Questions may be edited for brevity; see links for full questions.

April 26, 2013

From: Interview by Patrick Tucker, IEET

Given the future of digitized knowledge, the exponential growth in structured and unstructured data that we can look forward to over the coming decades, is it possible that the space of irreducible knowledge, of unpredictable knowledge—while it will still always exist—is shrinking? Would this mean that the space of predictable knowledge is in fact growing?

Interesting question. Once we know enough, will we just be able to predict everything? In Wolfram|Alpha, for example, we know how to compute lots of things that you might have imagined weren’t predictable. You have a tree in your backyard. It’s such and such a size right now. How big will it be in 10 years? It’s now more or less predictable.

As we accumulate more data, there will certainly be patterns that can be seen, and things that one can readily see that are predictable. You can expect to have a dashboard—with certain constraints—showing how things are likely to evolve for you.
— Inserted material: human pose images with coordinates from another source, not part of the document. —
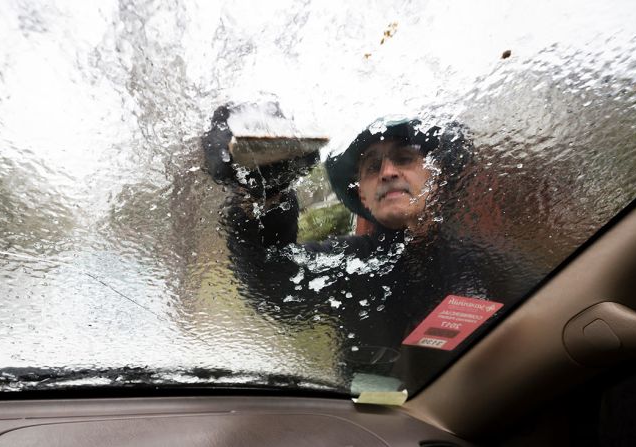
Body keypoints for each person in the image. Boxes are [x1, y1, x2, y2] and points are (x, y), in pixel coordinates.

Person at [203, 104, 537, 384]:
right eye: (373, 166)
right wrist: (262, 195)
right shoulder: (348, 262)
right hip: (368, 422)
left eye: (404, 159)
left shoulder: (489, 263)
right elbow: (274, 287)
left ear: (437, 178)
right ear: (361, 193)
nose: (388, 172)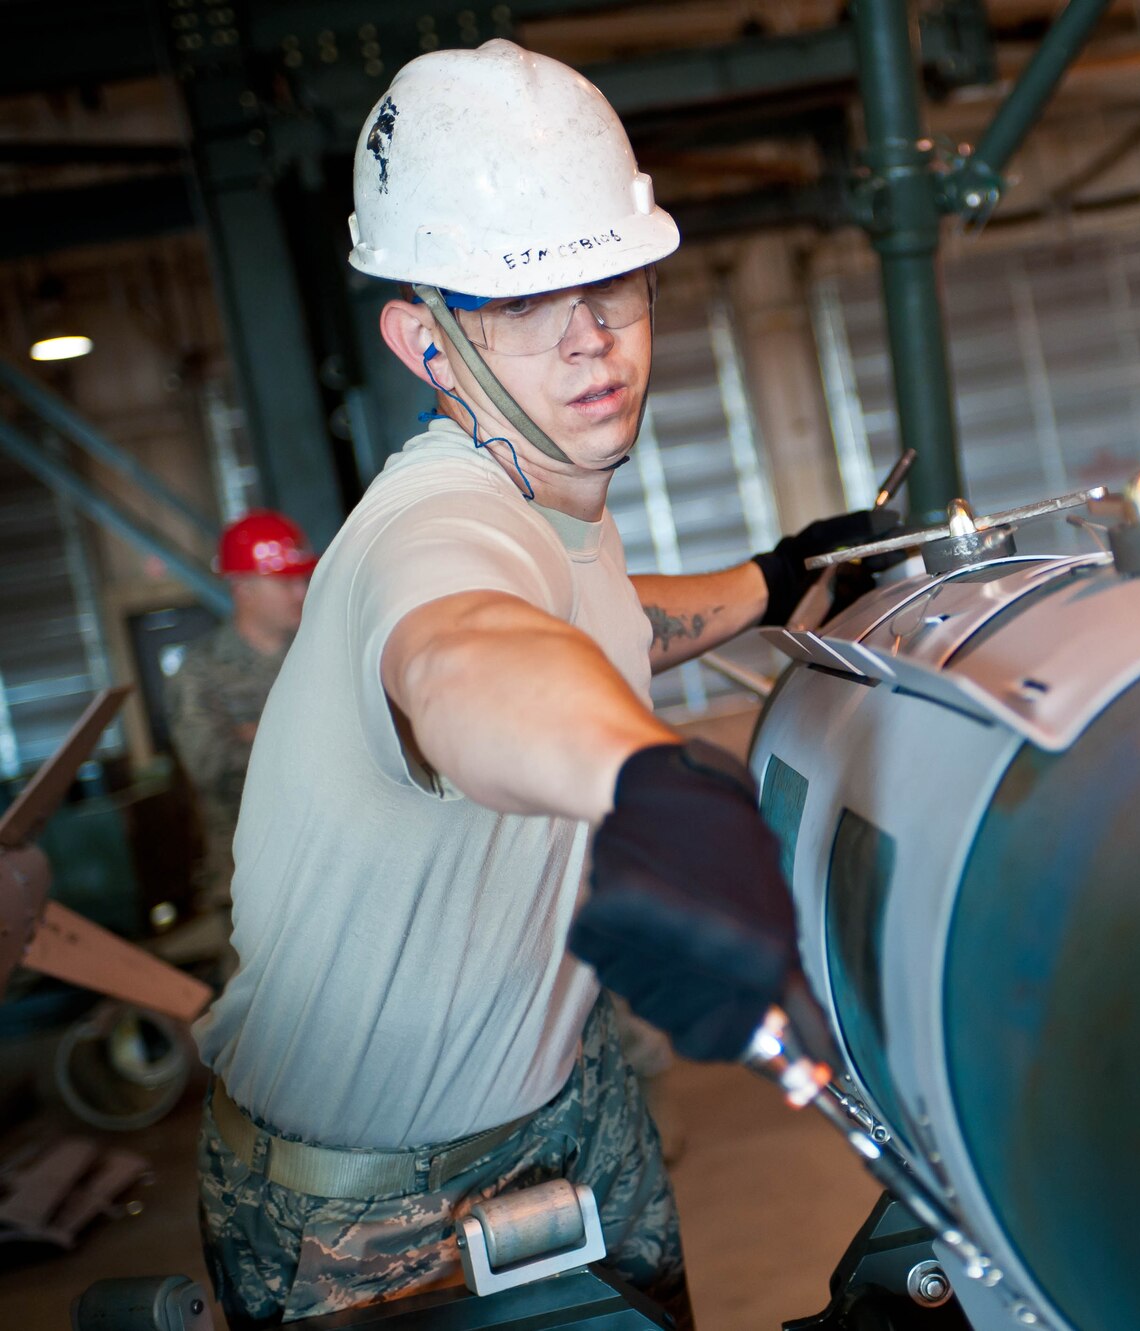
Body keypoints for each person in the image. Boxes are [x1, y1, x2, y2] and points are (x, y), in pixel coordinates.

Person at [191, 40, 878, 1328]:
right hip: (372, 1204)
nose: (589, 339)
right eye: (520, 305)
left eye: (611, 281)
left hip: (564, 1096)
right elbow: (466, 658)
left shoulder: (547, 482)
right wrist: (649, 782)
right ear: (425, 342)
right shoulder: (431, 528)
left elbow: (602, 624)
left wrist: (774, 578)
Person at [164, 511, 315, 914]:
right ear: (243, 588)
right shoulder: (200, 672)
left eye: (302, 579)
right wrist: (311, 740)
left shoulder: (320, 655)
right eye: (285, 582)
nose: (300, 592)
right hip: (254, 880)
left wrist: (258, 733)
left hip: (329, 867)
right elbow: (215, 770)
You then get to make decisions: Should I do this? Should I do that?

But some part of the world is never going to be predictable. It just has this kind of computational irreducibility. We just have to watch it unfold, so to speak. There’s no way we can outrun it. I suspect that, in lots of practical situations, things will become a lot more predictable. That’s a big part of what we’re trying to address with Wolfram|Alpha. Take the corpus of knowledge that our civilization has accumulated and set it up so that you can automatically make use of it.

There are three reasons why one can’t predict the things that can’t be predicted. The first reason is not enough underlying data. The second is computational irreducibility—it’s just hard to predict. The third is simply not knowing enough to be able to predict something. You, as an individual, don’t happen to know enough about that particular area to be able to do it. I’m trying to solve that problem.

We’re seeing a transition happening right now, and more and more things can be figured out in an automatic way. We’re seeing computation that is finally impinging on our lives in a very direct way. There are lots of things that used to be up to us to estimate, but now they’re just being computed for us: a camera that auto focuses, for example, or that picks out faces and figures what to do, or automatically clicks the shutter when it sees a smile—those kinds of things. Those are all very human judgment activities, and now they’re automated.

I think this is the trend of technology. It’s the one thing, I suppose, in human history that has actually had a progression: There’s more technology; there are more layers of automation about what we do.